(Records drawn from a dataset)

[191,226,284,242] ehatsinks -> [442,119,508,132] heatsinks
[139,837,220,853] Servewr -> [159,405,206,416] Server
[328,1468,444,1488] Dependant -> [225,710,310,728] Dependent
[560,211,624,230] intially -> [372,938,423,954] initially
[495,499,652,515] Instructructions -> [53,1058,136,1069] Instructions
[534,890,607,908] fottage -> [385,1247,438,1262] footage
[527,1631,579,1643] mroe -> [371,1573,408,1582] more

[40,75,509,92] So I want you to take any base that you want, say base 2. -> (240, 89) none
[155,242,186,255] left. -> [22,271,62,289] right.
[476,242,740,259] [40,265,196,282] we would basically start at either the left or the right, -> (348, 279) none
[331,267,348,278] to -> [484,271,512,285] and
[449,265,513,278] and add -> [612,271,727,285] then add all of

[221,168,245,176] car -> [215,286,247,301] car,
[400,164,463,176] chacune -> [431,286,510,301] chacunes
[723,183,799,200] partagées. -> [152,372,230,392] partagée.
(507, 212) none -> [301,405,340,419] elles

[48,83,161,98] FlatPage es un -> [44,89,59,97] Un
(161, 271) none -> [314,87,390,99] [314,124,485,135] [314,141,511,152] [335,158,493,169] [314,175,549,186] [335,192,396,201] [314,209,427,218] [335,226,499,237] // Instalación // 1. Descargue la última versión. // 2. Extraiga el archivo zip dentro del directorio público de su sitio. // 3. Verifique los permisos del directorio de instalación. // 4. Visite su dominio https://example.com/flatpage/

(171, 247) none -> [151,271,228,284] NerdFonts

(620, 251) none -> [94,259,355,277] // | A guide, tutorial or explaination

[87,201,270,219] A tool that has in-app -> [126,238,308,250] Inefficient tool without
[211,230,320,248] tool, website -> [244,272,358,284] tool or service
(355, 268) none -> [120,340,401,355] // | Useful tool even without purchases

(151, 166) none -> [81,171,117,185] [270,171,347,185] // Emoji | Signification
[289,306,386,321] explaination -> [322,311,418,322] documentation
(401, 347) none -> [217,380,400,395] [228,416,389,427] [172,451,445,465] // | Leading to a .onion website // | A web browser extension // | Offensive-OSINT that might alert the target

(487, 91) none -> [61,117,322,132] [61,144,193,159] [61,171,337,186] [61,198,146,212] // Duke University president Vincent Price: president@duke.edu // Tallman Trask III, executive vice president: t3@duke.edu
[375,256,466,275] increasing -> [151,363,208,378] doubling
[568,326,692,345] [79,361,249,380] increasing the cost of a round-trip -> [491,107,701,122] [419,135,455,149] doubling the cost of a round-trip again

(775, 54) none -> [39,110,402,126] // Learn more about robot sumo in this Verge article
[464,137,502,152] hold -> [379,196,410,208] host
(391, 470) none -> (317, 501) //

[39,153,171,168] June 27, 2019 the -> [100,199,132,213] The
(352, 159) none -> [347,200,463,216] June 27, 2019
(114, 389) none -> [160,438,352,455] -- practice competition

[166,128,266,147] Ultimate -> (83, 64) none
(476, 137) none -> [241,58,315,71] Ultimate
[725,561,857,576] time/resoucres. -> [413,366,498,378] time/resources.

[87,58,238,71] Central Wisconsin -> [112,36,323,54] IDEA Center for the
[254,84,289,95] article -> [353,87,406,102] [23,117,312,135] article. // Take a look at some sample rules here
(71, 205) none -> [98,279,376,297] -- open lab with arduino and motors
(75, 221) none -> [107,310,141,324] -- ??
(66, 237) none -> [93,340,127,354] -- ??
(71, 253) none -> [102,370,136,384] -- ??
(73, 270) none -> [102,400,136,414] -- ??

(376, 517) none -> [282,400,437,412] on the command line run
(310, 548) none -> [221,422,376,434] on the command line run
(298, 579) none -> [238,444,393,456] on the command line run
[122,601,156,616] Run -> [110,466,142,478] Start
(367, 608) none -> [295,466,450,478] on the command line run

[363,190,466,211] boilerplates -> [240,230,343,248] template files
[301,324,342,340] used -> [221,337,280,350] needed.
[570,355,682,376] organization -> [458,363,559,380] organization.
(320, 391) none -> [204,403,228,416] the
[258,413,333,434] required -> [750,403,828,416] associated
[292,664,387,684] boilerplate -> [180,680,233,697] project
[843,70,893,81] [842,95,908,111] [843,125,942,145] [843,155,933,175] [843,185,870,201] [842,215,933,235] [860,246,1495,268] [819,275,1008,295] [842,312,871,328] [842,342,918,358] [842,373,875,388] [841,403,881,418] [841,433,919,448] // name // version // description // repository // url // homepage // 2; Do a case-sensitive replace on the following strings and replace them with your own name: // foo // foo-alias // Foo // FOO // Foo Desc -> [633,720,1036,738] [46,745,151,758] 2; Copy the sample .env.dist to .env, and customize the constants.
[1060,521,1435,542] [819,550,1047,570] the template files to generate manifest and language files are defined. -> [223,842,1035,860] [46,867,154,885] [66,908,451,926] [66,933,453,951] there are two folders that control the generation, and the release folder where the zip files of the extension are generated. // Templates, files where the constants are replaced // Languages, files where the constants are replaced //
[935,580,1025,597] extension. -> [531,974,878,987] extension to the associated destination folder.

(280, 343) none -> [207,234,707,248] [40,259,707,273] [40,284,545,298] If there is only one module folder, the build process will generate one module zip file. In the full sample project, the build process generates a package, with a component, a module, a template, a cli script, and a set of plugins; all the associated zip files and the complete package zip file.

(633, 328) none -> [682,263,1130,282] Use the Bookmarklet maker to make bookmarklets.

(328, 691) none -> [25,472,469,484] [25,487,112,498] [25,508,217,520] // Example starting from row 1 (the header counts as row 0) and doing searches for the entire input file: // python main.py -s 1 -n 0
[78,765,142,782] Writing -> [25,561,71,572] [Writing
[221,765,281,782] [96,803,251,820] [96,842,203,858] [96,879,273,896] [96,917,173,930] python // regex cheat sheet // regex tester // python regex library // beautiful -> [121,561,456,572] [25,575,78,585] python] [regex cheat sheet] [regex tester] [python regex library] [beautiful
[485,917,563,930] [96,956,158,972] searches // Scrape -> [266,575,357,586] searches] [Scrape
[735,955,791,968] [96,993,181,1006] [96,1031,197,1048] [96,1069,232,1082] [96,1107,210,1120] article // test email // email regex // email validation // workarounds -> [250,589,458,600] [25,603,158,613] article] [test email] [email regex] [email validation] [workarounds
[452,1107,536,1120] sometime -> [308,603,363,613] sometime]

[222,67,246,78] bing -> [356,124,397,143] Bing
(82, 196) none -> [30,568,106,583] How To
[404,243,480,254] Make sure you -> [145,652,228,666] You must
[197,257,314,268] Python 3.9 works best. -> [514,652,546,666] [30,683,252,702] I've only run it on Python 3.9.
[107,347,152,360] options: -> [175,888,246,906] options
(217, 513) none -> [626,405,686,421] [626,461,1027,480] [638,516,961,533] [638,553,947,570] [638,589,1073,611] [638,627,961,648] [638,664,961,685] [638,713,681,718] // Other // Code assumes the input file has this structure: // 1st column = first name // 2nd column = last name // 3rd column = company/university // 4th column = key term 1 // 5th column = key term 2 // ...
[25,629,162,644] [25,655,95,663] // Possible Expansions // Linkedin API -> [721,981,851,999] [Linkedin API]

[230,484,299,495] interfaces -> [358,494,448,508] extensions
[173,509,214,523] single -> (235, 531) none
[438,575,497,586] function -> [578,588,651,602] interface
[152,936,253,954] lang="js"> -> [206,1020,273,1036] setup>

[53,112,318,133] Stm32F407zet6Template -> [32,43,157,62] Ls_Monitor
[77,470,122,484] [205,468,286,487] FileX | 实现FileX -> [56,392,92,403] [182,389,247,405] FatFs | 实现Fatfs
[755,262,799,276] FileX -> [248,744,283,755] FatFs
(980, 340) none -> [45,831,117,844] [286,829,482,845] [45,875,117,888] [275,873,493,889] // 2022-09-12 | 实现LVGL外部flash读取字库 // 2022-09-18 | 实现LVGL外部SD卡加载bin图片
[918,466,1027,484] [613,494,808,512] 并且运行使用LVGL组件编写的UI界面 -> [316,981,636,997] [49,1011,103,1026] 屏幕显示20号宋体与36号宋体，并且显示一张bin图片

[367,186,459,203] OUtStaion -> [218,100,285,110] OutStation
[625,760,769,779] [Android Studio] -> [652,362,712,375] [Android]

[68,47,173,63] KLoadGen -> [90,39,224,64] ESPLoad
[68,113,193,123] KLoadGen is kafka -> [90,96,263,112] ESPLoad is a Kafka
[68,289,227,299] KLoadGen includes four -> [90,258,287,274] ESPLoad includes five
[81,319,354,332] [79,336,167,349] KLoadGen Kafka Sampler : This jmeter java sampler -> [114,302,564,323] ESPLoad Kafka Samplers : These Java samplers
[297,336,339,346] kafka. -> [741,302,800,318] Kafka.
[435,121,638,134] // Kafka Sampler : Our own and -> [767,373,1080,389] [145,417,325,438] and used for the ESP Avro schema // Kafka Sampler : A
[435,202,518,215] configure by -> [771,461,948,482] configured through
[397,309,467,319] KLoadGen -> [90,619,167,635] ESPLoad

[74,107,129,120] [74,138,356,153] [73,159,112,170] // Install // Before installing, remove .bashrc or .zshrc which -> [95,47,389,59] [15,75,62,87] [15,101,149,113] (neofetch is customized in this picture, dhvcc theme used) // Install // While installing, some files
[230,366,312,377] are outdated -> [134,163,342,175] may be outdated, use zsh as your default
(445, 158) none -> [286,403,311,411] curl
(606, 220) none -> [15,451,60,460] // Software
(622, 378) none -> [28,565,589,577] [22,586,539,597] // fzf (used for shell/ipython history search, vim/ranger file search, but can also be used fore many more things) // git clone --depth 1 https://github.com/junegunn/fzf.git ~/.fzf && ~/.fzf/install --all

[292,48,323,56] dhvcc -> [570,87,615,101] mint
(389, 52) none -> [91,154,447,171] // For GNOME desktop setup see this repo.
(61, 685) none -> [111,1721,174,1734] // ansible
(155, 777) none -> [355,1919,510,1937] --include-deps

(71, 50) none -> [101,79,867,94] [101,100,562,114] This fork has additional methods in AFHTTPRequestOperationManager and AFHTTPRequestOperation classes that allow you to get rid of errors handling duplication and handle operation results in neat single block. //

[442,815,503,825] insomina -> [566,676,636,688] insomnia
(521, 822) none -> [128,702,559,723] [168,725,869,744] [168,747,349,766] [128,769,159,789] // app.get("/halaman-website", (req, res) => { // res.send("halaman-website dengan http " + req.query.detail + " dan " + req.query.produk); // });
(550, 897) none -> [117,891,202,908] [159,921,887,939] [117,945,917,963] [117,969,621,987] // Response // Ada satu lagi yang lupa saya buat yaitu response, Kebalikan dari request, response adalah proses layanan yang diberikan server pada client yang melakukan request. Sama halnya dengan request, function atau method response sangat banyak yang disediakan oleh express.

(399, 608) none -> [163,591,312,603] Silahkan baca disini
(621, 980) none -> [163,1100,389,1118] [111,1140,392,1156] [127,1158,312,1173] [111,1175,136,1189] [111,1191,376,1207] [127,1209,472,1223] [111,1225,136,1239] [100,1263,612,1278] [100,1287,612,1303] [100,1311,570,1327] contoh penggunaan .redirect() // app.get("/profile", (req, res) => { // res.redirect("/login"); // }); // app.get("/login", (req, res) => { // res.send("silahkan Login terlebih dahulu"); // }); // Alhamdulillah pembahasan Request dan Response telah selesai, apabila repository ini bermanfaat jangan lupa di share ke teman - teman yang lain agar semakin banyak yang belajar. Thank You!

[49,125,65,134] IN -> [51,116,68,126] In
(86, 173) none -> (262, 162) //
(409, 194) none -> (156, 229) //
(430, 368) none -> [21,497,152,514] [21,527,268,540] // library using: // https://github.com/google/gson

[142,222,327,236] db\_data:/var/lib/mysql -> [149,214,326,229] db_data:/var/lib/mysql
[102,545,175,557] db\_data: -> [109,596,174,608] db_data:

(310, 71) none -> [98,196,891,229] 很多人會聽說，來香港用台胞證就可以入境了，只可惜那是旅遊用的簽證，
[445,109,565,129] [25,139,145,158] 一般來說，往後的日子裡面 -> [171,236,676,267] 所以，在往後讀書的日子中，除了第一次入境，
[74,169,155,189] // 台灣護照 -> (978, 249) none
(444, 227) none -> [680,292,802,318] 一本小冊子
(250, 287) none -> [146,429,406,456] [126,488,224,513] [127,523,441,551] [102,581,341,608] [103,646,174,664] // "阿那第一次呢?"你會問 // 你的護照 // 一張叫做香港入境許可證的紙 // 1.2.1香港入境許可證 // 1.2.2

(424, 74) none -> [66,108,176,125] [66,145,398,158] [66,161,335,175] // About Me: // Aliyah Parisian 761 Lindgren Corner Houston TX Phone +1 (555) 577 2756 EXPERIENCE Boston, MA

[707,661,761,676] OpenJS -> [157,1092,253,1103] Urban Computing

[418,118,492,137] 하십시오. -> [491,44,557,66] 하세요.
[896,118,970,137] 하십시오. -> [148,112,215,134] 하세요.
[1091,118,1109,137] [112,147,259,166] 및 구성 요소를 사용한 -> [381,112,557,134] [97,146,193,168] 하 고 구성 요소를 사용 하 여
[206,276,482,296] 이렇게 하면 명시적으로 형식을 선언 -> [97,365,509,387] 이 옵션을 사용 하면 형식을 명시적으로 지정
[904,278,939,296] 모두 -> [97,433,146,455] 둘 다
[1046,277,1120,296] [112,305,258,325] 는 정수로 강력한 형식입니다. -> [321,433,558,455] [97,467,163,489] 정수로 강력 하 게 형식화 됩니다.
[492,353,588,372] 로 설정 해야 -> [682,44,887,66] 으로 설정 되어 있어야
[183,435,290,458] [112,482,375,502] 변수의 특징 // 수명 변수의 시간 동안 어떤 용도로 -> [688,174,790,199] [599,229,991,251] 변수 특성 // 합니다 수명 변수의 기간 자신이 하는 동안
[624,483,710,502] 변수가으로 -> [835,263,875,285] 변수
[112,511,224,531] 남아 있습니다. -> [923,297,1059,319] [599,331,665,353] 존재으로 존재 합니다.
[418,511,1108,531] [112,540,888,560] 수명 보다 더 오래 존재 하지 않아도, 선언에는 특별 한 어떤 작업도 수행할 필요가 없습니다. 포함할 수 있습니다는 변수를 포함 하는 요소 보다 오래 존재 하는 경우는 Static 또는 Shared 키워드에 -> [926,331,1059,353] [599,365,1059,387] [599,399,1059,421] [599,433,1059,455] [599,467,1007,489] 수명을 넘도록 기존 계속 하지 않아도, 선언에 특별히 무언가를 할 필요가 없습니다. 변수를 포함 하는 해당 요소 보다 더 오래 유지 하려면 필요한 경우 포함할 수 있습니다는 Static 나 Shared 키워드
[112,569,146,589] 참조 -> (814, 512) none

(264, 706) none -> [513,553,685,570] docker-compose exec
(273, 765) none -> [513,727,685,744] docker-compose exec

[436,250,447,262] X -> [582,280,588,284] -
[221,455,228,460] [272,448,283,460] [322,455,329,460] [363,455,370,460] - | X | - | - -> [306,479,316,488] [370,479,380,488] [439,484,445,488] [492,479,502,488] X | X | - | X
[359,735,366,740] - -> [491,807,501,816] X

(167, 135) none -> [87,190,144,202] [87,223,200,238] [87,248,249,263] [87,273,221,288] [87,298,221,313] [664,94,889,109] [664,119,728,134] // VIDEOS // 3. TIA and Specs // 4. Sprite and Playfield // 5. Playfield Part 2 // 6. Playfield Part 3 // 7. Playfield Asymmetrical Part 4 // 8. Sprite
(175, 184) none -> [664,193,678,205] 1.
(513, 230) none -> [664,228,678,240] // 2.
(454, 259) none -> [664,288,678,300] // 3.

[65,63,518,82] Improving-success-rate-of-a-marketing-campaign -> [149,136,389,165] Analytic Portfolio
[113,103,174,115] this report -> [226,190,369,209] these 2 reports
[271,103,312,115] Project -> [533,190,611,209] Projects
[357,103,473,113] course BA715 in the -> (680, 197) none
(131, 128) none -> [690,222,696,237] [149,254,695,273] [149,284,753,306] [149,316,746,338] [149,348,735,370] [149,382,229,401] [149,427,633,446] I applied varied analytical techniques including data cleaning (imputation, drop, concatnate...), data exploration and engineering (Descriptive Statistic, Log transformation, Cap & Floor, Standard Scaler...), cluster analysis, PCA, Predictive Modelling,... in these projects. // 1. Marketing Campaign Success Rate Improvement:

▸ TASK:
Quote every line from the beginning of the entries up to and including the line that contains "(151, 166) none".

▸ ANSWER TO THIS EXERCISE:
[191,226,284,242] ehatsinks -> [442,119,508,132] heatsinks
[139,837,220,853] Servewr -> [159,405,206,416] Server
[328,1468,444,1488] Dependant -> [225,710,310,728] Dependent
[560,211,624,230] intially -> [372,938,423,954] initially
[495,499,652,515] Instructructions -> [53,1058,136,1069] Instructions
[534,890,607,908] fottage -> [385,1247,438,1262] footage
[527,1631,579,1643] mroe -> [371,1573,408,1582] more

[40,75,509,92] So I want you to take any base that you want, say base 2. -> (240, 89) none
[155,242,186,255] left. -> [22,271,62,289] right.
[476,242,740,259] [40,265,196,282] we would basically start at either the left or the right, -> (348, 279) none
[331,267,348,278] to -> [484,271,512,285] and
[449,265,513,278] and add -> [612,271,727,285] then add all of

[221,168,245,176] car -> [215,286,247,301] car,
[400,164,463,176] chacune -> [431,286,510,301] chacunes
[723,183,799,200] partagées. -> [152,372,230,392] partagée.
(507, 212) none -> [301,405,340,419] elles

[48,83,161,98] FlatPage es un -> [44,89,59,97] Un
(161, 271) none -> [314,87,390,99] [314,124,485,135] [314,141,511,152] [335,158,493,169] [314,175,549,186] [335,192,396,201] [314,209,427,218] [335,226,499,237] // Instalación // 1. Descargue la última versión. // 2. Extraiga el archivo zip dentro del directorio público de su sitio. // 3. Verifique los permisos del directorio de instalación. // 4. Visite su dominio https://example.com/flatpage/

(171, 247) none -> [151,271,228,284] NerdFonts

(620, 251) none -> [94,259,355,277] // | A guide, tutorial or explaination

[87,201,270,219] A tool that has in-app -> [126,238,308,250] Inefficient tool without
[211,230,320,248] tool, website -> [244,272,358,284] tool or service
(355, 268) none -> [120,340,401,355] // | Useful tool even without purchases

(151, 166) none -> [81,171,117,185] [270,171,347,185] // Emoji | Signification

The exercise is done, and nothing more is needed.